Commenting on the choices facing countries such as the United States, Canada and Russia, Hector Pollitt, chief economist at Cambridge Econometrics, said: The decision-making.

“However, these bleak prospects can be reversed if they manage an orderly transition, support job creation in new sectors, and facilitate worker mobility between old and new industries.”

Dr Gregor Semieniuk, University of Massachusetts Amherst and another co-author of the study, said: “Developing countries face the greatest challenges in entering the low-tech supply chain. carbon emission.

“Richer countries with a high-cost fossil fuel supply but a diverse economy actually have a choice to participate fully in the low-carbon economy with an appropriate industrial policy. They just have to succeed in making that choice. . “

Dr Mercury added: “Economic diversification away from fossil fuels is complex but necessary to protect economies from the volatility that typically occurs at the end of a technological age. We must recognize that the end of the era of fossil fuels is upon us.

“We hope that our article will help explain the current situation and encourage global cooperation on the issue of climate change, in order to promote economic development around the world.

The research – funded by the Natural Environment Research Council – was conducted by the University of Exeter, Cambridge Econometrics, the Open University, the University of Cambridge Institute for Sustainability Leadership (CISL), the Cambridge Center for Environment, Energy and Natural Resource Governance (C-EENRG), the University of Massachusetts Amherst and the University of Macau.

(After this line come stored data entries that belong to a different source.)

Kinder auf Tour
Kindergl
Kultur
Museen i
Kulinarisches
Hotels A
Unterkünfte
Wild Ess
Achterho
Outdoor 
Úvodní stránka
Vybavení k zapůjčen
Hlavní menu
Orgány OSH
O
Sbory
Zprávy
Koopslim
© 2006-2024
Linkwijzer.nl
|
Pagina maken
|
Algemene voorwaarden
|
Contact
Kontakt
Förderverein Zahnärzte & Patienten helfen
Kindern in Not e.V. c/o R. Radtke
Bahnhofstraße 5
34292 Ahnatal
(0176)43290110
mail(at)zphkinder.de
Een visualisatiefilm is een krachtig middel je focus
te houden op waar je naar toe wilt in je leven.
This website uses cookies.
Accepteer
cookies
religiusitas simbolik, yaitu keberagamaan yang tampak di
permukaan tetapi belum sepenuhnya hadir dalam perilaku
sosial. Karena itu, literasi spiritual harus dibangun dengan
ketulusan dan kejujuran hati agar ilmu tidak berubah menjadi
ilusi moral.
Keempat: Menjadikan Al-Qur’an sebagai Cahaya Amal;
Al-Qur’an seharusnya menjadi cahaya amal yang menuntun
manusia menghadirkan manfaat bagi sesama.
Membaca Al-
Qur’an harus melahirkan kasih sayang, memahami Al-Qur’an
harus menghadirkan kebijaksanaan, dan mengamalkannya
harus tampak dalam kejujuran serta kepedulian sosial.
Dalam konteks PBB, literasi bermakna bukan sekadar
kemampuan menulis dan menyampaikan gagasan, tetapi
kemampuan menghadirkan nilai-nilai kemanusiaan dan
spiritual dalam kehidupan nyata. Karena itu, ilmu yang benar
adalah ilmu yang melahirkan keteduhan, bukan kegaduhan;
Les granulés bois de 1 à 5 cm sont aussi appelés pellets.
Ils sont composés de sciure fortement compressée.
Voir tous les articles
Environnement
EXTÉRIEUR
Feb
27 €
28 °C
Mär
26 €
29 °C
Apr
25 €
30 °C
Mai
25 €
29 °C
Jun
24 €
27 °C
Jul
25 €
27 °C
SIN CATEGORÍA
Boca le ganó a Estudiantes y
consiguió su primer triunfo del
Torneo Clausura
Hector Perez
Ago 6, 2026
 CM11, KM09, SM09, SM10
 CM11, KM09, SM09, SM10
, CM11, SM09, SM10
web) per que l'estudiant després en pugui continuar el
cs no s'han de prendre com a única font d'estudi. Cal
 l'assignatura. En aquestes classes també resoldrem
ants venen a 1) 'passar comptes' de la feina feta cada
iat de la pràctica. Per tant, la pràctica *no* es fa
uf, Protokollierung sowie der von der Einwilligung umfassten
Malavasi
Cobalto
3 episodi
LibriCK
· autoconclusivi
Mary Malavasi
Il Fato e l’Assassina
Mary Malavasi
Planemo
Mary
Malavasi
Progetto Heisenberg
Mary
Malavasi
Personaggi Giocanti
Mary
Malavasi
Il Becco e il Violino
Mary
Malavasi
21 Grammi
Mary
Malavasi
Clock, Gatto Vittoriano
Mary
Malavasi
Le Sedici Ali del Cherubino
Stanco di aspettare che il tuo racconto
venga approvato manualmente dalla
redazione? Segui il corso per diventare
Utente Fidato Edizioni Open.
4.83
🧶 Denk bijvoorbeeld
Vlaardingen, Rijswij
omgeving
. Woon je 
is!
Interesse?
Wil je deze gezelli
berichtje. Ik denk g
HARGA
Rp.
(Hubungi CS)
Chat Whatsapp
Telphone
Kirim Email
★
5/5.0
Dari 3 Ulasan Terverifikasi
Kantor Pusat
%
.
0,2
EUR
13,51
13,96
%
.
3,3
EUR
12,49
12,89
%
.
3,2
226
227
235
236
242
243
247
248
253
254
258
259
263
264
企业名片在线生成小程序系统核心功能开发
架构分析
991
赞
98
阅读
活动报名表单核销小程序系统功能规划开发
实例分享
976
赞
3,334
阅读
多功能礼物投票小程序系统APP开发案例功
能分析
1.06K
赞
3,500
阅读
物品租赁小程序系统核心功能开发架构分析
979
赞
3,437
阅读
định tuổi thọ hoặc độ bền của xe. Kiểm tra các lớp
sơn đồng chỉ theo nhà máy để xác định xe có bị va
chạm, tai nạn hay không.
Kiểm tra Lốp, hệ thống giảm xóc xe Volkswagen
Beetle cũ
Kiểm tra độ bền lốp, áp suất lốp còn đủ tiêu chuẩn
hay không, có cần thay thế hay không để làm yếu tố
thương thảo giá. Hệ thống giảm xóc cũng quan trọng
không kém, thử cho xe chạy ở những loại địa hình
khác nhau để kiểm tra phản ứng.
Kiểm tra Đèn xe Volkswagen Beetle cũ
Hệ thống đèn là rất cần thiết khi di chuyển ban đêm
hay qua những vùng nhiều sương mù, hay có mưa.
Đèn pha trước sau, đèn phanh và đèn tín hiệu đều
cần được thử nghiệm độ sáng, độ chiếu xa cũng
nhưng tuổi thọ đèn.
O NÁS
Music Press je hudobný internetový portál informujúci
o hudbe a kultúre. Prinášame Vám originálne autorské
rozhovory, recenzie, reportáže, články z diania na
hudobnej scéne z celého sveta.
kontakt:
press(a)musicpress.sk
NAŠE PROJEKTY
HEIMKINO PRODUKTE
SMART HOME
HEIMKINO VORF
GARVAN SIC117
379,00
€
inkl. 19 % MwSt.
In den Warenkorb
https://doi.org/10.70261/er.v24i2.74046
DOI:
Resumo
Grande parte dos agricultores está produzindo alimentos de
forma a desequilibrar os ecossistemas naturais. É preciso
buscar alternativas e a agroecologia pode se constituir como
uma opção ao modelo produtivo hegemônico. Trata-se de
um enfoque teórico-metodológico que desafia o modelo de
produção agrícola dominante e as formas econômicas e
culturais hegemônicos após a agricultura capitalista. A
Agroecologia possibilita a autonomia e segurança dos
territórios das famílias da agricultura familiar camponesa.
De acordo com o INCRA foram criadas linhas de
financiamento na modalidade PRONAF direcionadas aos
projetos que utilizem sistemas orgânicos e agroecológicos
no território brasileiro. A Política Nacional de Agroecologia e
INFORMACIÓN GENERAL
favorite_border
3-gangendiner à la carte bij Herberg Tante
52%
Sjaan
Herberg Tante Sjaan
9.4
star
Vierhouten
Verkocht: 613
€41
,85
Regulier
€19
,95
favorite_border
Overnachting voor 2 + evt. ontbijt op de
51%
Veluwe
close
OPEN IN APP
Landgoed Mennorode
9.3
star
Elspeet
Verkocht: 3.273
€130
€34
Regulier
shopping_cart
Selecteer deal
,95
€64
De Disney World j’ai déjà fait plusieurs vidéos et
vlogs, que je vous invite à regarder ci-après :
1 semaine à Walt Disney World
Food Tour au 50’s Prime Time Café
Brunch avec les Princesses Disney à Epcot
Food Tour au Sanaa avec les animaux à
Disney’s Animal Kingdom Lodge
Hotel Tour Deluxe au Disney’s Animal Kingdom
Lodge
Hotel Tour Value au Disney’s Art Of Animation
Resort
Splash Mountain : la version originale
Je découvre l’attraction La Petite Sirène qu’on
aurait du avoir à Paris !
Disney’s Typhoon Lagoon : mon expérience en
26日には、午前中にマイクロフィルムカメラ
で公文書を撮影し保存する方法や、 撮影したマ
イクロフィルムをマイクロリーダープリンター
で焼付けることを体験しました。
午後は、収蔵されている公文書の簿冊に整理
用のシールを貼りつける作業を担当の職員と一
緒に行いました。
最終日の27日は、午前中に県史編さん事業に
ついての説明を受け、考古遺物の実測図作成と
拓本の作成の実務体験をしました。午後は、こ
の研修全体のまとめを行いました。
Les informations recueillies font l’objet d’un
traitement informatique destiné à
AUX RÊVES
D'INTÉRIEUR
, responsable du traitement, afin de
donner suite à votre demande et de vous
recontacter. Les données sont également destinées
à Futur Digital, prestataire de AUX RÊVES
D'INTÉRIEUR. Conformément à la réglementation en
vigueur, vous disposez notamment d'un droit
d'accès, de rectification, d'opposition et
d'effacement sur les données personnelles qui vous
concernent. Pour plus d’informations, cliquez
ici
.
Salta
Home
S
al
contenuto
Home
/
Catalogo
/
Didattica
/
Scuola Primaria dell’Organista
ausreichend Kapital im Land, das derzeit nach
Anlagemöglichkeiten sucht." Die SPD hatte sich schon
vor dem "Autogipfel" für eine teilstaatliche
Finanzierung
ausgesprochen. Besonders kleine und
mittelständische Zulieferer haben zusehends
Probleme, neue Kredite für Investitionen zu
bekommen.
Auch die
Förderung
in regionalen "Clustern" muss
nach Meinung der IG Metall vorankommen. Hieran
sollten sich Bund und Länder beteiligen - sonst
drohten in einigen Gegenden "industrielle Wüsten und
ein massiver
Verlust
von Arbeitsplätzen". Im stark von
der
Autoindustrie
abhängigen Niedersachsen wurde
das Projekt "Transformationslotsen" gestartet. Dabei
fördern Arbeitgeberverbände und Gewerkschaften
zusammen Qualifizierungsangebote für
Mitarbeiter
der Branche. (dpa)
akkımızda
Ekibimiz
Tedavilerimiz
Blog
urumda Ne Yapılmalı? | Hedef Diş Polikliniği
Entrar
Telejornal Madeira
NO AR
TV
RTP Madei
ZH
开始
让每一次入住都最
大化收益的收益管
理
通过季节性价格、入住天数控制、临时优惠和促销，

The researchers involved in this article are part of the Economics of energy innovation and systems transition (EEIST), led by the University of Exeter and funded by the UK Department for Business, Energy and Industrial Strategy (BEIS).

The views expressed in the results of the project do not represent the views or policies of the UK Government.

The article, published in the journal Natural energy, is entitled: “Reframing the incentives for action in the area of ​​climate policy”.